Tuesday, January 23, 2007

The Picture of E.R. Dunhill


It’s been a good long while since I’ve done any writing of consequence. By this, I don’t mean to suggest that what I was writing over the summer changed the world, but rather that what I wrote was an effort to change my world. I can deflect the blame for little and poor writing to all of the distractions that take place on the other side of the blog, but this seems disingenuous.
It seems now, maybe as the result of evolution, or maybe the simple realization of something that has been true from the beginning, that my MO for writing this blog is not what I'd like it to be. I’ve been keeping the reader at arms-length by neglecting writing much about what I think.
A few words from Emerson have been with me the last two months as I relocated a few miles down the road from where I used to live.

To go into solitude, a man needs to retire as much from his chamber as from society. I am not solitary whilst I read and write, though nobody is with me.


I increasingly wonder if perhaps the underlying premise of this thought is flawed. The problem of society may in truth be with the self, in which case, a man must retreat from his own mind and practice in order to find some improved state. I have been endeavoring to do this by reading new perspectives and trying to craft for myself a philosophy, a calling, perhaps. When I have that all figured-out, I’ll let you know.
As I’ve looked around over the last few weeks, I think this place, Phrenology, requires a change, too. More on that, later.

Monday, January 22, 2007

A view from my living room, yesterday at half past three


snow falls on bamboo
tiger-gusts will cut it down
I sip hot chocolate

Thursday, January 18, 2007

Waste not, want not


In keeping with my reading plan, I’ve just read William McDonough and Michael Braungart’s treatise, Cradle to Cradle. The book discusses traditional environmental and industrial philosophy and is a call to adopt a new design ethic with roots in both mass-customization and systems ecology.
The authors summarize recent industrial history, with some emphasis on the USA, noting both early design successes and a few of the causes for environmental negligence and exploitation. They also outline what they see as fundamental shortcomings of modern environmental thought. On the latter, they sometimes degenerate into a practice unfortunately common within the environmental camp, flogging anything that sounds mainstream. (They also use entirely too many parenthetical asides.)

• Information shown
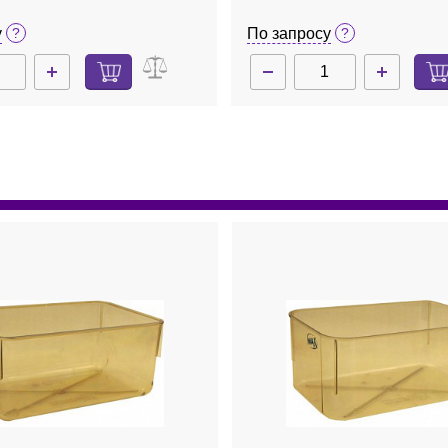
у
По запросу
Нет в наличии
NAS10
Н
зина, 8,5
Пробка, неопрен, 10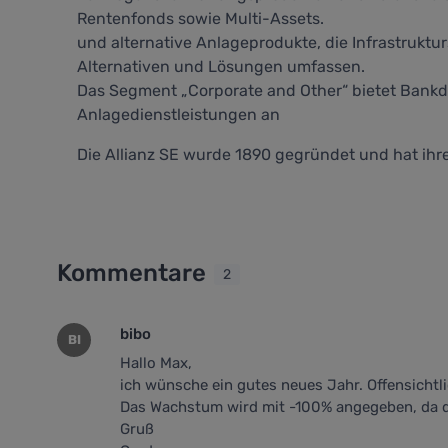
Rentenfonds sowie Multi-Assets.
und alternative Anlageprodukte, die Infrastruktu
Alternativen und Lösungen umfassen.
Das Segment „Corporate and Other“ bietet Bankdi
Anlagedienstleistungen an
Die Allianz SE wurde 1890 gegründet und hat ihr
Kommentare
2
bibo
BI
Hallo Max,
ich wünsche ein gutes neues Jahr. Offensichtli
Das Wachstum wird mit -100% angegeben, da d
Gruß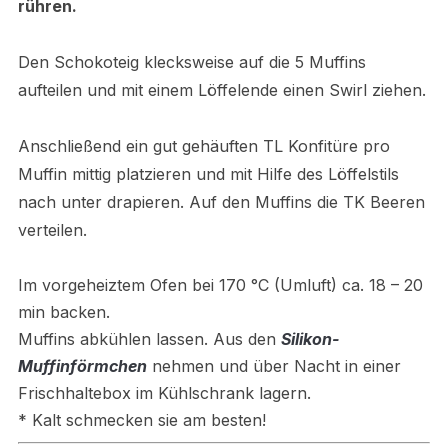
rühren.
Den Schokoteig klecksweise auf die 5 Muffins
aufteilen und mit einem Löffelende einen Swirl ziehen.
Anschließend ein gut gehäuften TL Konfitüre pro
Muffin mittig platzieren und mit Hilfe des Löffelstils
nach unter drapieren. Auf den Muffins die TK Beeren
verteilen.
Im vorgeheiztem Ofen bei 170 °C (Umluft) ca. 18 – 20
min backen.
Muffins abkühlen lassen. Aus den
Silikon-
Muffinförmchen
nehmen und über Nacht in einer
Frischhaltebox im Kühlschrank lagern.
* Kalt schmecken sie am besten!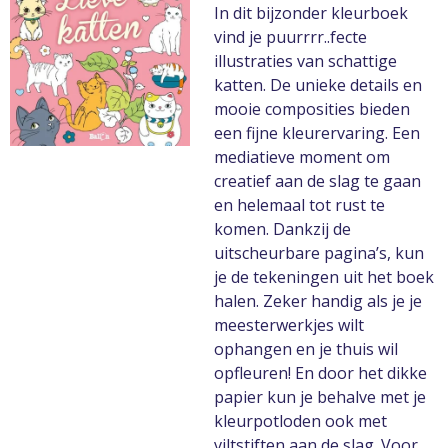
In dit bijzonder kleurboek
vind je puurrrr..fecte
illustraties van schattige
katten. De unieke details en
mooie composities bieden
een fijne kleurervaring. Een
mediatieve moment om
creatief aan de slag te gaan
en helemaal tot rust te
komen. Dankzij de
uitscheurbare pagina’s, kun
je de tekeningen uit het boek
halen. Zeker handig als je je
meesterwerkjes wilt
ophangen en je thuis wil
opfleuren! En door het dikke
papier kun je behalve met je
kleurpotloden ook met
viltstiften aan de slag. Voor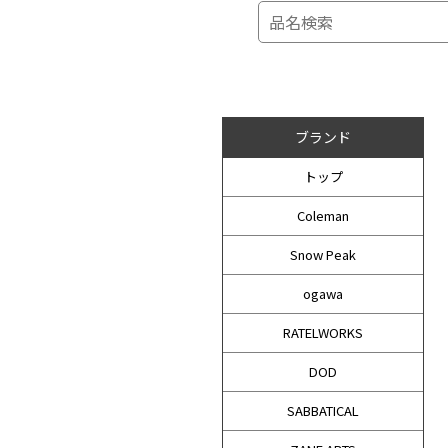
ブランド
トップ
Coleman
Snow Peak
ogawa
RATELWORKS
DOD
SABBATICAL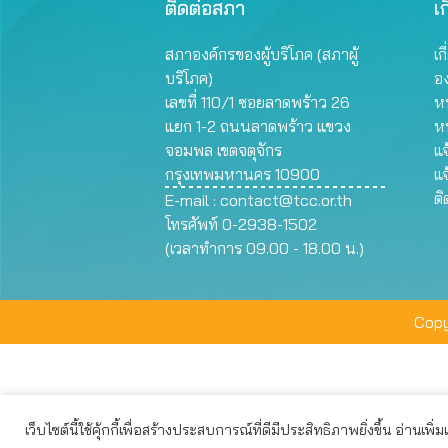
ติดต่อสภา
เก
สภาองค์กรของผู้บริโภค (สภาผู้
เก
บริโภค)
อ
เลขที่ 110/1 ซอยลาดพร้าว 26
หน
แยก 1-2 ถนนลาดพร้าว แขวง
ห
จอมพล เขตจตุจักร
แจ
กรุงเทพมหานคร 10900
แจ
ต
E-mail :
contact@tcc.or.th
โทรศัพท์ 0-2938-1502
(เวลาทำการ 09.00 - 18.00 น.)
Copy
เว็บไซต์นี้ใช้คุ้กกี้เพื่อสร้างประสบการณ์ที่ดีมีประสิทธิภาพยิ่งขึ้น อ่านเพิ่
เว็บไซต์นี้ใช้คุกกี้เพื่อมอบประสบการณ์การใช้งานที่ดีให้แก่ท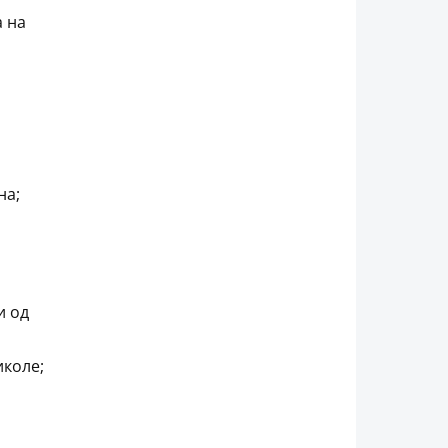
а на
на;
и од
иколе;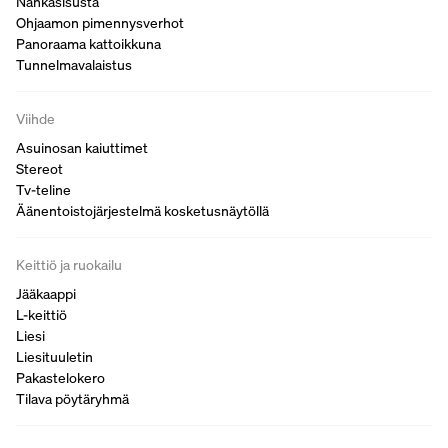
Nahkasisusta
Ohjaamon pimennysverhot
Panoraama kattoikkuna
Tunnelmavalaistus
Viihde
Asuinosan kaiuttimet
Stereot
Tv-teline
Äänentoistojärjestelmä kosketusnäytöllä
Keittiö ja ruokailu
Jääkaappi
L-keittiö
Liesi
Liesituuletin
Pakastelokero
Tilava pöytäryhmä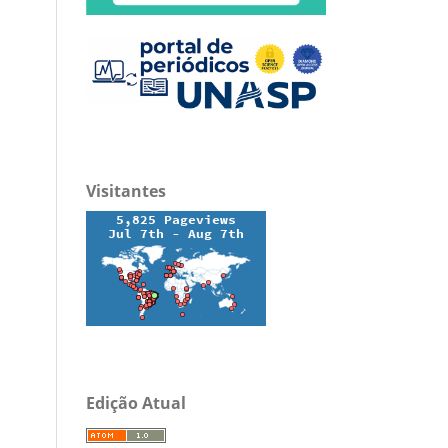
Visitantes
Edição Atual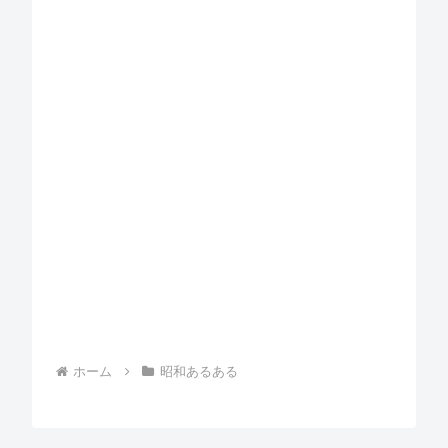
ホーム
昭和あるある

• Activity 1
Transcribe the passage of the blog posts that begins with the words containing "It seems now, maybe" and ends with "used to live.".
• Activity 2
Write the next part of the blog posts, picking up right after their last sentence.
The data is separate material, apart from the blog posts.

• Exercise result 1
It seems now, maybe as the result of evolution, or maybe the simple realization of something that has been true from the beginning, that my MO for writing this blog is not what I'd like it to be. I’ve been keeping the reader at arms-length by neglecting writing much about what I think.
A few words from Emerson have been with me the last two months as I relocated a few miles down the road from where I used to live.

• Exercise result 2
However, accepting this and the fact that the book sometimes reads like recycled marketing collateral, their positions have considerable merit. McDonough and Braungart envision a broad design school that gives appropriately equitable weight to economy, environment, and ethics. They propose an overhaul of design practices to be appropriate to local environments and to eliminate the concept of waste, in favor of cycles of reusable resources.
For my part, I am a little concerned over the notion of a wholesale (or even very broad) shift of an economy of products to an economy of services. The authors suggest an ingenious and potentially highly efficient economy in which the raw materials within most products are essentially leased. In this scenario, for instance, when you were “done” with your car, the manufacturer would reclaim the vehicle which could then be reintroduced into the manufacturing process and become an entirely new car.
This model belies the authors’ backgrounds (McDonough, an architect; Braungart, a chemist) as knowledge-workers. From the knowledge worker’s perspective, wealth is developed by directly creating something valuable, or adding value to a process or product. For many others, building wealth is predicated in some part upon the ownership of resources. This becomes difficult in an economy in which every resource of any transferable value belongs to a corporation.
Despite this and some comparatively minor points of argument, I think Cradle to Cradle is an excellent read. Students of business, economics, and environmental disciplines should make a point of reading it. In the spirit of the book, borrow it from your library or buy it from a local book shop. If you have any recommendations for books, please post.

Wednesday, January 03, 2007

Koan, document design

If “this page is left intentionally blank”, then why isn’t it?